Un día me propuso desnudarnos en una calle de la Panamericana. Llovía y acepte, la calle estaba desierta y solo los perros chorreantes de agua nos miraban tristes como tratando de entender por que éramos los únicos seres que les acompañábamos. Terminamos haciendo el amor en una banqueta a la luz de la tarde, sobre charcos y lodo. Me estaba volviendo loco, ella ya lo estaba.

Una tarde Kesia me dijo que se iba a matar, yo no le creí, pensaba que su locura la hacia decir incoherencias, aparte tenia la teoría de que quien se iba a suicidar nunca lo prevenía pues corría el riesgo de que lo convencieran de lo contrario. A la tarde siguiente no llegó a la cita que nunca planeábamos. Los días siguientes fueron iguales. Cuando por fin la fui a buscar a su casa su madre me informo que se había aventado a las vías del metro en la estación Instituto del Petróleo.

Gracias a dios había tenido la decencia de avisarme, de prevenirme pensé. Quizás quería que la convenciera de lo contrario.

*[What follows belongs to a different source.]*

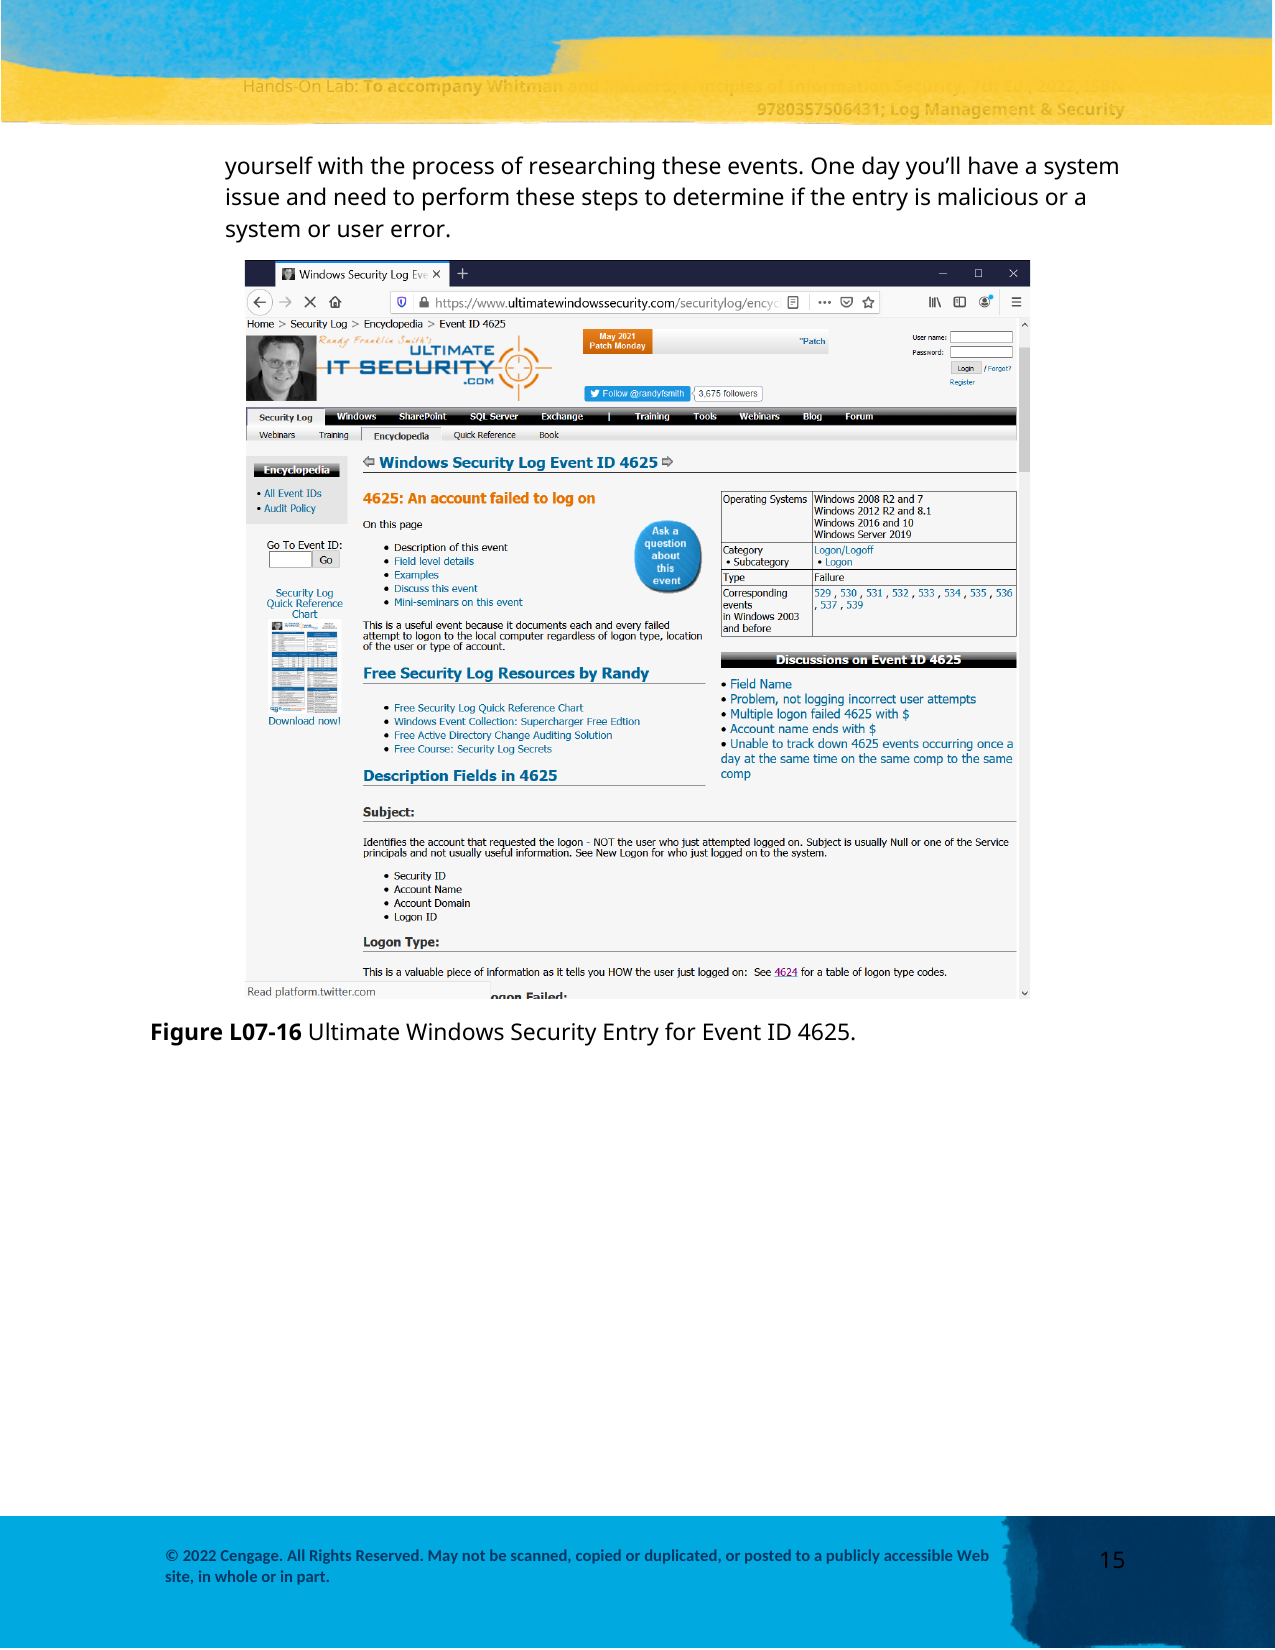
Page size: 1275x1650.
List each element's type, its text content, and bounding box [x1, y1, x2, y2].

Desde ese día ya no bebo en la calle. Aún veo llover, aún siento recorrer el agua por mi cuerpo y dejo que mis lagrimas confluyan con ella por que siento que en cada gota Kesia me esta tocando, que cada rayo que cae es una parte de ella iluminando mi camino.

Cuando veo el cielo nublarse salgo a la calle, no importa el lugar o situación: si estoy solo o acompañado, si me encuentro en la oficina o en mi casa. Miro hacia arriba, mis lágrimas ruedan y en cada gota veo la cara de Kesia que se impregna en mi cuerpo. Confluimos un momento y parezco entender, aunque sea fugazmente, el por que me volví loco.